エピソード7 妖魔との遭遇
僕は素早くそちらを向いて、両手を交差させるようにそちらに向けて構えた。音がしたところでは、空間がゆがむように赤茶色のチリみたいなものの流れが生まれていた。これは、妖魔が発生する兆しだ。
そして、その赤茶色の霧の中から、体の下半分が無い上半身だけの犬が3頭生まれた。空中に浮いているそいつらは、こちらを睨んで大きな声で吠えた。

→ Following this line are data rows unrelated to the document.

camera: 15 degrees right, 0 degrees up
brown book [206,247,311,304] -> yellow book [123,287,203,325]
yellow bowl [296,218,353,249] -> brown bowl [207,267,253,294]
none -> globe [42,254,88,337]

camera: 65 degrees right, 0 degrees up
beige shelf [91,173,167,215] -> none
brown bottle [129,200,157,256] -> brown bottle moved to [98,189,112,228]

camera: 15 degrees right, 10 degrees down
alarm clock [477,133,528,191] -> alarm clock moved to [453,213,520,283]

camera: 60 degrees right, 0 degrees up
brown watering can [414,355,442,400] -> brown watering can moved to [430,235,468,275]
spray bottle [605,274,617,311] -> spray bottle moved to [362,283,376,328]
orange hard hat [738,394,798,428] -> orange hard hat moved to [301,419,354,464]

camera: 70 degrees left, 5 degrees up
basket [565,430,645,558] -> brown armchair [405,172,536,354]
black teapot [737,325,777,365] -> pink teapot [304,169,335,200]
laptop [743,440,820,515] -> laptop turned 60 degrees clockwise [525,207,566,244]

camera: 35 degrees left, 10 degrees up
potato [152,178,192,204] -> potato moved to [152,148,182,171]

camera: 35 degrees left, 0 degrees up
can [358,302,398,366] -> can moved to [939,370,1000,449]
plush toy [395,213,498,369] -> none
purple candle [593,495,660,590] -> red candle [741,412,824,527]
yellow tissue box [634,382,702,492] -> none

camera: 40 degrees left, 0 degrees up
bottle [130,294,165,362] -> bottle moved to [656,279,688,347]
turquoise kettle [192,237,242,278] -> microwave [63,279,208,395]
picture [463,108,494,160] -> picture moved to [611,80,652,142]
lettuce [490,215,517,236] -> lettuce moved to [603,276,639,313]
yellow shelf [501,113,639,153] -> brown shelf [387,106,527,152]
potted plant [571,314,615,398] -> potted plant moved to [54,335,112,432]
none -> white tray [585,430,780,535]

「なんだ、雑魚か。今はおまえらの相手をしている暇は無いんだよ」
とつぶやいてみたが、実際のところ、余裕は無い。なんど目を凝らしても、魔力の流れは見えない。やはり僕の力は封印されているようだ。一縷の希望を込めて、攻撃の技も使ってみる。
「退魔術“正雀”」
だが、やはり術は発動しない。妖魔たちは、馬鹿にしたような表情で僕の方を見ながらふわふわ浮いている。
というかむかつく顔だな。僕にそんな顔を向ける奴なんていなかった。退魔士だろうと妖魔だろうと嫌悪感を向ける奴はいても、それは常に畏れのような感情も伴う物だった。
こいつらには思い知らせてやるべきだな。そうは思ったが、その手段は無い。普通の退魔士は、様々な魔道具を使って戦うが、僕はいつも手ぶらだ。なにしろ、どんな魔道具よりも強力な退魔術を持って生まれてきている。才能がその辺の退魔士とは違うのだ。
だが、才能の違いはそれとして、今の僕はその退魔術を封印されてしまっている。つまり、今は考えている以上に悪い状況かもしれない。